### Description of the task
Copy out every line of the rows below word for word, and leave the pictures out of your answer.

### Supplied entries
Segment Open

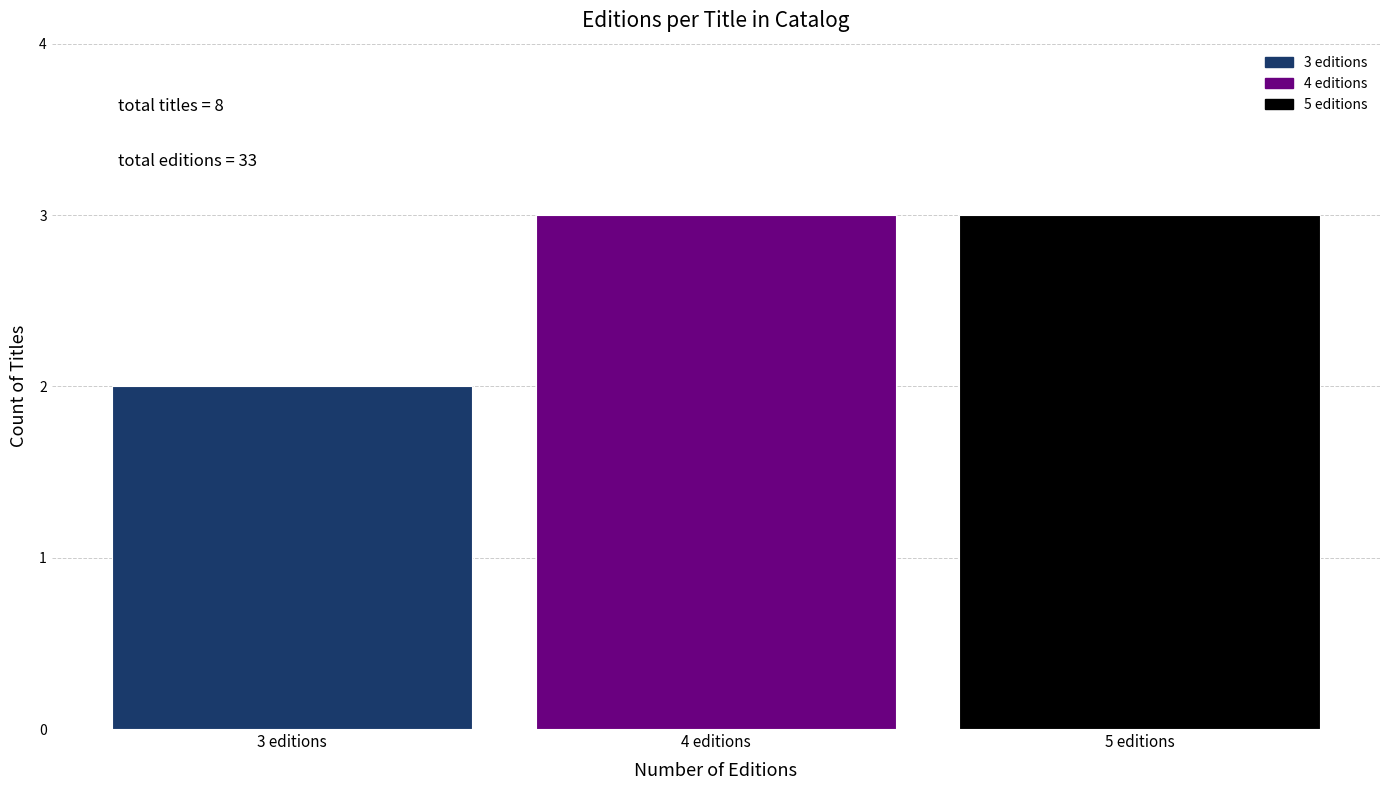

Reading left to right, what are all the values shown in this chart?

2	3	3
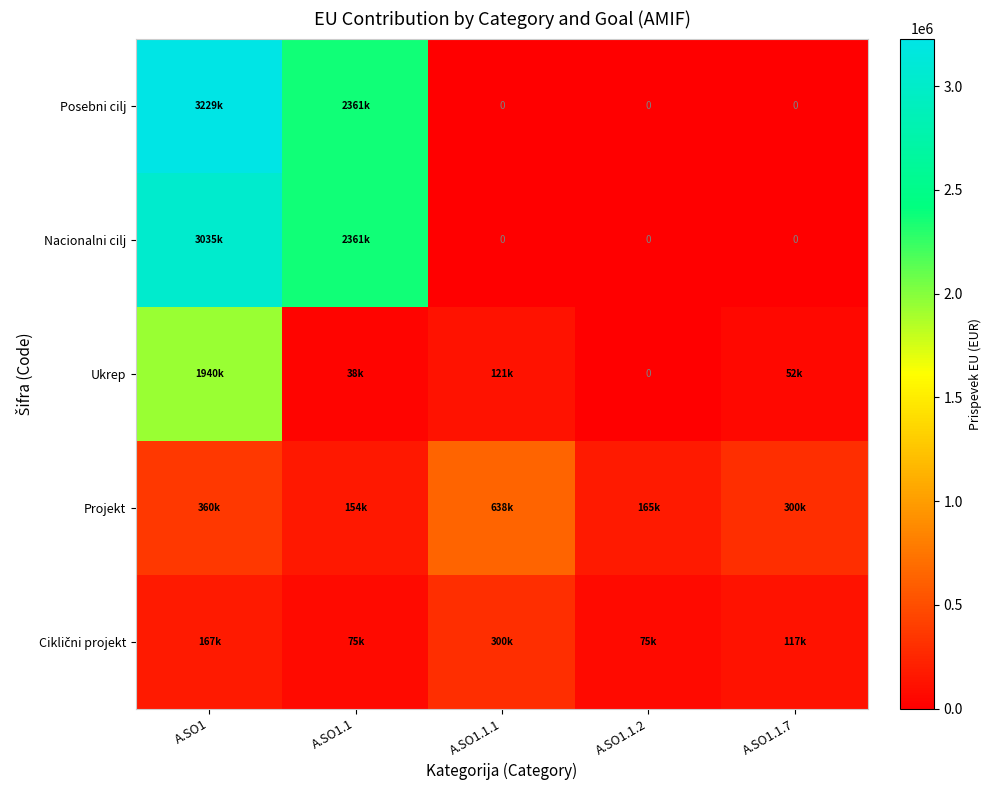

What is the total value across all series at A.SO1.1.2?

240000.0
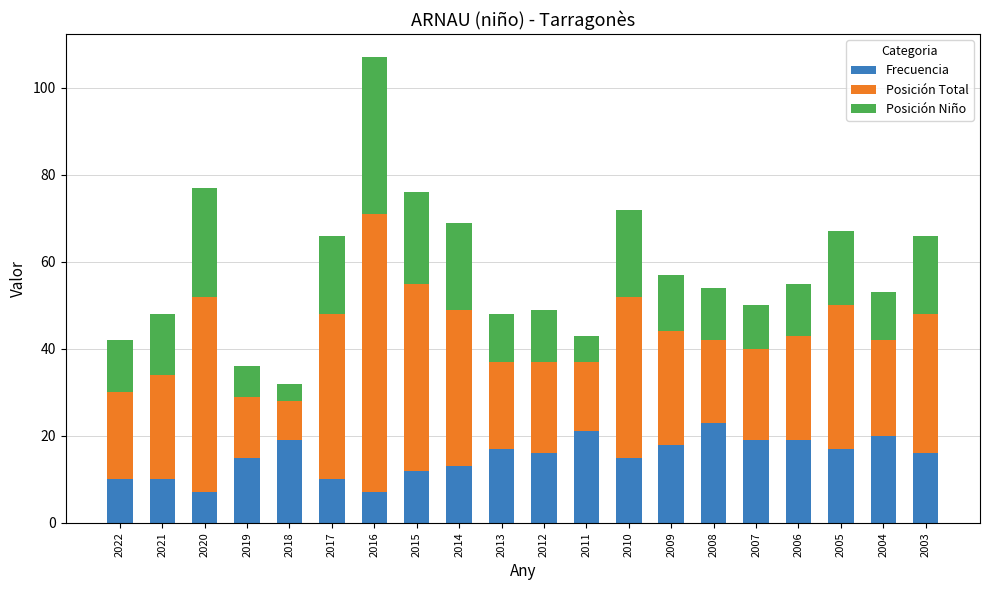

What is the difference between the second highest and minimum values in the Frecuencia series?

14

Segment Closed

### Answer box
Reading left to right, what are all the values shown in this chart?

2	3	3

What is the total value across all series at A.SO1.1.2?

240000.0

What is the difference between the second highest and minimum values in the Frecuencia series?

14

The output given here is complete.